Odzyskiwanie danych w przypadku ich zaszyfrowania za pomocą złośliwego oprogramowanie ransomware to tylko połowa sukcesu. Istotna jest reputacja przedsiębiorstwa, która narażona może być w przypadku wycieku wykradzionych informacji lub ujawnienia informacji o incydencie związanych z infekcjami i utratą danych. Ponadto intruzi mogą instalować dodatkowe komponenty złośliwego oprogramowania pozwalającego na zdalny dostęp do zainfekowanego środowiska IT,  nie wspominając o przestojach systemów produkcyjnych wynikających z infekcji lub odseparowania w celu rozwiązania problemu i ograniczenia zagrożenia oraz potencjalnych strat” – mówi Tomasz Sawiak, wicedyrektor w zespole Cyber Security PwC.

Jak działa oprogramowaniem ransomware o nazwie WanaCryptor (WanaCry)?

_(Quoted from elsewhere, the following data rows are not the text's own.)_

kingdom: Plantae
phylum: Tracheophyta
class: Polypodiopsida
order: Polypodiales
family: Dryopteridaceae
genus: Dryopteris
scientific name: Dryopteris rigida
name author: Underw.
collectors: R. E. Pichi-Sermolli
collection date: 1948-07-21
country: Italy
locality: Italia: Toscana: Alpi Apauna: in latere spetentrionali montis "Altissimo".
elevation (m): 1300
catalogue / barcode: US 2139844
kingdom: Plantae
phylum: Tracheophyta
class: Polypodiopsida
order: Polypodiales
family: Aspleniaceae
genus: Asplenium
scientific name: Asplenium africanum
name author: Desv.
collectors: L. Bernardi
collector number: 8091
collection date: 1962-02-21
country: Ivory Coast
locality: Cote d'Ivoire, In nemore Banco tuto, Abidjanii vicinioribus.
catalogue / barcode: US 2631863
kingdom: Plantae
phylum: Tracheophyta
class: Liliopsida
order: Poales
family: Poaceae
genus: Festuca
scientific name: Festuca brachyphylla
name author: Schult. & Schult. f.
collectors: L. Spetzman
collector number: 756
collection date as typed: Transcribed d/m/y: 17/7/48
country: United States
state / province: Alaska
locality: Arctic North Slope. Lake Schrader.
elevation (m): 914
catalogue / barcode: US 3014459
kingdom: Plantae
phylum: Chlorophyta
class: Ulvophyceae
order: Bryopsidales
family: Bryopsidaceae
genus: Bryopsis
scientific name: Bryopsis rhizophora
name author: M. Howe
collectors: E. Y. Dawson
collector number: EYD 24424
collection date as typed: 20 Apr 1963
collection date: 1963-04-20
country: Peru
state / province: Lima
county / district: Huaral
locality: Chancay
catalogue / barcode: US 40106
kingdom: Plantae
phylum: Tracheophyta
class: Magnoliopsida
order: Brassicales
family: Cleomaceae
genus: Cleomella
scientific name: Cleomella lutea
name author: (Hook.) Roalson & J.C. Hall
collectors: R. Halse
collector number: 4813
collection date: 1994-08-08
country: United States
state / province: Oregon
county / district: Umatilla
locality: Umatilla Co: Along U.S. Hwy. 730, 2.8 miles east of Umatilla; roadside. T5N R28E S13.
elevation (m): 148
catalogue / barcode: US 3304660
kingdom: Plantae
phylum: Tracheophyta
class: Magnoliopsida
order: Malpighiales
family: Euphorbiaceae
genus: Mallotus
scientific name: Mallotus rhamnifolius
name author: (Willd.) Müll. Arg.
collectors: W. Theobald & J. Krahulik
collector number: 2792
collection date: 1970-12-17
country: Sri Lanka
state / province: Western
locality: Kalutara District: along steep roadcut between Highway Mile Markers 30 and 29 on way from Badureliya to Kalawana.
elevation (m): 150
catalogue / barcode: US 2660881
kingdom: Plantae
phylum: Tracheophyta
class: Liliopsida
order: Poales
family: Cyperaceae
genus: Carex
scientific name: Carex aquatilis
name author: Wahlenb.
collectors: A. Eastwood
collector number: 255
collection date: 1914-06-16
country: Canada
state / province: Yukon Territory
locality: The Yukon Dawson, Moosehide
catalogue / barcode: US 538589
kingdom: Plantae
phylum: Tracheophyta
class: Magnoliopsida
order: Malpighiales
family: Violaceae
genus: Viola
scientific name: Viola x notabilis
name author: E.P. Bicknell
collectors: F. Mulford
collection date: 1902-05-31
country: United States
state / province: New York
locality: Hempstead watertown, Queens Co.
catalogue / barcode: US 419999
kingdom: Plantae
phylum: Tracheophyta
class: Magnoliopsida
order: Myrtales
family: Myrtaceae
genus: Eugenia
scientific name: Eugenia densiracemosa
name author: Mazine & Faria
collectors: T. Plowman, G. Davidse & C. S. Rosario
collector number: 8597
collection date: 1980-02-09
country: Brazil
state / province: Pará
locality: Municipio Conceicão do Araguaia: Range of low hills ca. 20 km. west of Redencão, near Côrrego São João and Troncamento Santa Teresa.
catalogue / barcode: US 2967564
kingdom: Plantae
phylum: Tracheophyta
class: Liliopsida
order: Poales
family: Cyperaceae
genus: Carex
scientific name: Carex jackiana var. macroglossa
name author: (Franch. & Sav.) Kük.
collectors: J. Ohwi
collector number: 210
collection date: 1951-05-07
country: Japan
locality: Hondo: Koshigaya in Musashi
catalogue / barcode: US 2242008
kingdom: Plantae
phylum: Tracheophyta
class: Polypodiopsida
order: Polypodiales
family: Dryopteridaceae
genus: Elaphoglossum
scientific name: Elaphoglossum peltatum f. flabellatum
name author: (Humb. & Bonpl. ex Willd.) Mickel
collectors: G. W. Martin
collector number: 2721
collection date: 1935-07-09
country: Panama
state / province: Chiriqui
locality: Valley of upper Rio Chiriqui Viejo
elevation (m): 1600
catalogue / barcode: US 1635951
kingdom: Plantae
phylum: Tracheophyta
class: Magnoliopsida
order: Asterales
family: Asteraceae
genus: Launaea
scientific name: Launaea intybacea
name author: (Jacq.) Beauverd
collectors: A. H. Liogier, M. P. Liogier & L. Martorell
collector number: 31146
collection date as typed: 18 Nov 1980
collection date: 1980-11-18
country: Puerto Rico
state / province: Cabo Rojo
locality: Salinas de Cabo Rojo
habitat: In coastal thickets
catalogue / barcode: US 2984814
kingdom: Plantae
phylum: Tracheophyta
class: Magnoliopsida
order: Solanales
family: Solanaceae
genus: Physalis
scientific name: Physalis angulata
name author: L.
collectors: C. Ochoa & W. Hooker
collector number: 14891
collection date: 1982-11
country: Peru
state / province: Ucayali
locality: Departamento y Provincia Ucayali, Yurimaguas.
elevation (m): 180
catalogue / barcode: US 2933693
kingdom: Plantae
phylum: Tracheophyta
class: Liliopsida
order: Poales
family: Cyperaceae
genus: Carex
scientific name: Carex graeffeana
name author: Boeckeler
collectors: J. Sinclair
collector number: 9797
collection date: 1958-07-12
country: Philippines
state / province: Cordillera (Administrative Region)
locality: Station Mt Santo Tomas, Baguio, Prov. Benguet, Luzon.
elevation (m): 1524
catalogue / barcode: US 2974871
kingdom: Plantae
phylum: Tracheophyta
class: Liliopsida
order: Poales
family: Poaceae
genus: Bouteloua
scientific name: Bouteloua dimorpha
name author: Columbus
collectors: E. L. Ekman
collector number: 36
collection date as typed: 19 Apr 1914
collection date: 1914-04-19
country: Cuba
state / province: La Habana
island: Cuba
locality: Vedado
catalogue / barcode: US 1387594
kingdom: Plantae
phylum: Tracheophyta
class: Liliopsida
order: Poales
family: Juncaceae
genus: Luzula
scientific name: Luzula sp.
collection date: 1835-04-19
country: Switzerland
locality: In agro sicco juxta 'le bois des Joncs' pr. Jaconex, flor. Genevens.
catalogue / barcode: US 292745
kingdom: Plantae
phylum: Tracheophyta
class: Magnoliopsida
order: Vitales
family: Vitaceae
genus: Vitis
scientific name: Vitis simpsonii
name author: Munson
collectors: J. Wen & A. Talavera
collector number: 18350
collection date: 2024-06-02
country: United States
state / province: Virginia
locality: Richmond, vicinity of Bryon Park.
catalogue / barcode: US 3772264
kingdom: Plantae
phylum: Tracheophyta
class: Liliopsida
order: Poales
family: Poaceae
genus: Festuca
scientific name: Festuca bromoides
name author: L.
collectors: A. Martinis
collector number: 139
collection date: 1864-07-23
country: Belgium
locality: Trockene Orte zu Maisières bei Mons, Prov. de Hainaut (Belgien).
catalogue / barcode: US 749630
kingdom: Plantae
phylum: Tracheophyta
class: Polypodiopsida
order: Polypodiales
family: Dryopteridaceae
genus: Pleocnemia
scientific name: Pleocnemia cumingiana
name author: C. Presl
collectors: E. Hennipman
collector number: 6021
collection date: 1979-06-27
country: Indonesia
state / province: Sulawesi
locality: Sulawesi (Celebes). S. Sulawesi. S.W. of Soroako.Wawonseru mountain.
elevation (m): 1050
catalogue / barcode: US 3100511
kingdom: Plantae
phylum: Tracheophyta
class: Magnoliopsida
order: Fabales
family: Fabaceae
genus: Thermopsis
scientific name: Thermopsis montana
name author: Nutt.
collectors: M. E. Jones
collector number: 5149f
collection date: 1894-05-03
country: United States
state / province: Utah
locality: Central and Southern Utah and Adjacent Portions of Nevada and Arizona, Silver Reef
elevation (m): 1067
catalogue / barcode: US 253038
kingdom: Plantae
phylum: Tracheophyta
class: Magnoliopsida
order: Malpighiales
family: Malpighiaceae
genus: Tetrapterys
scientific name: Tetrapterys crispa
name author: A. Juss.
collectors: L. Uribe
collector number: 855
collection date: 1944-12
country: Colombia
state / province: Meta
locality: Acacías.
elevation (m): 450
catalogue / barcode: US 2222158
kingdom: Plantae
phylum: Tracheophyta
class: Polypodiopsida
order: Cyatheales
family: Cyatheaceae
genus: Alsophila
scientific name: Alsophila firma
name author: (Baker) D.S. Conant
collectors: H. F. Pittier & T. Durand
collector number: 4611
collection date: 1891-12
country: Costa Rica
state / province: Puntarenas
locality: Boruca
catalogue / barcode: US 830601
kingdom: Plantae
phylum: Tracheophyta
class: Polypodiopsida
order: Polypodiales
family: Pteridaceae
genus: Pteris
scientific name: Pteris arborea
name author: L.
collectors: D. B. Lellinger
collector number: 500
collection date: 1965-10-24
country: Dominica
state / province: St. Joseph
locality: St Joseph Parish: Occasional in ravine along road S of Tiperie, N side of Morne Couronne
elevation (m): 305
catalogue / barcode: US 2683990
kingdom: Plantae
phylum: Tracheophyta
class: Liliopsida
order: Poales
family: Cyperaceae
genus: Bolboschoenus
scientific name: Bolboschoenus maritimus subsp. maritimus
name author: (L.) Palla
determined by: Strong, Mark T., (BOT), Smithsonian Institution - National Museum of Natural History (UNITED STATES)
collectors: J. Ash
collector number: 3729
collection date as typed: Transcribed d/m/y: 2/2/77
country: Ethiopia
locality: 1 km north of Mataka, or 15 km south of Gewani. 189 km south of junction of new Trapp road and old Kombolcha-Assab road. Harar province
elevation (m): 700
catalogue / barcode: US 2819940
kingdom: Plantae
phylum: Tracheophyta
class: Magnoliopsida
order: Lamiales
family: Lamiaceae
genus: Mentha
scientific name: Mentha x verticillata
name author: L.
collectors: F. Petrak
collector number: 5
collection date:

Fala infekcji złośliwym oprogramowaniem WanaCry zbiera żniwo od piątku 12 maja. Wiele dużych międzynarodowych firm zostało dotkniętych atakiem.

Komputery mogą być infekowane podobnie jak w większości tego typu przypadków przez odpowiednio spreparowane maile zachęcające do uruchomienia przez użytkowników dokumentów lub plików infekujących system, ale to co wyróżnia obserwowany atak to jest wbudowany w złośliwe oprogramowanie mechanizm samo-propagacji umożliwiający na samoistnie rozprzestrzenianie się infekcji z zainfekowanego komputera na pozostałe w środowisku IT. Mechanizm infekcji wykorzystuje znaną lukę w oprogramowaniu Windows załataną przez Microsoft w modyfikacji bezpieczeństwa MS17-010 w marcu tego roku. Niestety aktualizacja oprogramowania i proces instalacji łat zajmuje w dużych środowiska IT wiele czasu, nadal w nich występuje wiele podatnych komputerów.  Dodatkowo stacje robocze użytkowników z podatnymi systemami Windows mogą również zostać zainfekowane wskutek łączenia się do publicznych niezaufanych sieci WIFI, w których występują inne zainfekowane komputery.  Złośliwe oprogramowanie na zainfekowanych komputerach może samodzielnie się aktualizować instalując swoje kolejne warianty ukrywające się przed standardowymi metodami detekcji infekcji.

Podstawową zasadą postępowania w tego typu przypadkach (w przypadku braku zagrożenia życia) jest brak wchodzenia w dialog z intruzami i niepłacenie okupu.